TASK TO COMPLETE >> Can you rewrite the listing from its start up to and including the line with "शौर्यापेक्षा", putting "Write out" wherever "Transcribe" appears and leaving everything else unchanged?

begin INFORMATION PROVIDED

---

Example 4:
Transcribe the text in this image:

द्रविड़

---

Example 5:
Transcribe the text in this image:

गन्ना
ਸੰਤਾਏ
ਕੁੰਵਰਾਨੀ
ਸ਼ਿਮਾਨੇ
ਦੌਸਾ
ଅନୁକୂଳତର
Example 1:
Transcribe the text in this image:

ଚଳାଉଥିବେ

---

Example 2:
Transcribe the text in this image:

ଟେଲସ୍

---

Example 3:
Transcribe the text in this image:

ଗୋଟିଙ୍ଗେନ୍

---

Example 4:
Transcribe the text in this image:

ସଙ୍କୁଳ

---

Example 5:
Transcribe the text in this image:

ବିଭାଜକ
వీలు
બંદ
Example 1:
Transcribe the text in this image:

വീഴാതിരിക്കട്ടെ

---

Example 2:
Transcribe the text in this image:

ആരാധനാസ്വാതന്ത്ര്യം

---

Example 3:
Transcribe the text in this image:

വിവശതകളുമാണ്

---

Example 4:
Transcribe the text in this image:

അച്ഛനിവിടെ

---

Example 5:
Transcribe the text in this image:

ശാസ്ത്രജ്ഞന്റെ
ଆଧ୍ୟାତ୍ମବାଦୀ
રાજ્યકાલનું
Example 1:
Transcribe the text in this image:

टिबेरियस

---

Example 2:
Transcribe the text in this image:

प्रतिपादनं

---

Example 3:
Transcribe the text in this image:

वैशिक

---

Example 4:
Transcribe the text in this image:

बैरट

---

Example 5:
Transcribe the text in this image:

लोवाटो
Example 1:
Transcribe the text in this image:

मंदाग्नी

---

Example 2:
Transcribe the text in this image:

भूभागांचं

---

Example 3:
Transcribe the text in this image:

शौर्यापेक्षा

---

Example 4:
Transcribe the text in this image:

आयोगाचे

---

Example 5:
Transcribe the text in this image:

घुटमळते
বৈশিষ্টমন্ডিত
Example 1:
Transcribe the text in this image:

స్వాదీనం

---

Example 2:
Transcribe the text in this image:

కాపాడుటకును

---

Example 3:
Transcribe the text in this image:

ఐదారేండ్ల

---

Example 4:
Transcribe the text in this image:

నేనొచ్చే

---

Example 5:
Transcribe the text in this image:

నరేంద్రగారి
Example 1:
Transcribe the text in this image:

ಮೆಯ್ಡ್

end INFORMATION PROVIDED

THE RESULT >>
---

Example 4:
Write out the text in this image:

द्रविड़

---

Example 5:
Write out the text in this image:

गन्ना
ਸੰਤਾਏ
ਕੁੰਵਰਾਨੀ
ਸ਼ਿਮਾਨੇ
ਦੌਸਾ
ଅନୁକୂଳତର
Example 1:
Write out the text in this image:

ଚଳାଉଥିବେ

---

Example 2:
Write out the text in this image:

ଟେଲସ୍

---

Example 3:
Write out the text in this image:

ଗୋଟିଙ୍ଗେନ୍

---

Example 4:
Write out the text in this image:

ସଙ୍କୁଳ

---

Example 5:
Write out the text in this image:

ବିଭାଜକ
వీలు
બંદ
Example 1:
Write out the text in this image:

വീഴാതിരിക്കട്ടെ

---

Example 2:
Write out the text in this image:

ആരാധനാസ്വാതന്ത്ര്യം

---

Example 3:
Write out the text in this image:

വിവശതകളുമാണ്

---

Example 4:
Write out the text in this image:

അച്ഛനിവിടെ

---

Example 5:
Write out the text in this image:

ശാസ്ത്രജ്ഞന്റെ
ଆଧ୍ୟାତ୍ମବାଦୀ
રાજ્યકાલનું
Example 1:
Write out the text in this image:

टिबेरियस

---

Example 2:
Write out the text in this image:

प्रतिपादनं

---

Example 3:
Write out the text in this image:

वैशिक

---

Example 4:
Write out the text in this image:

बैरट

---

Example 5:
Write out the text in this image:

लोवाटो
Example 1:
Write out the text in this image:

मंदाग्नी

---

Example 2:
Write out the text in this image:

भूभागांचं

---

Example 3:
Write out the text in this image:

शौर्यापेक्षा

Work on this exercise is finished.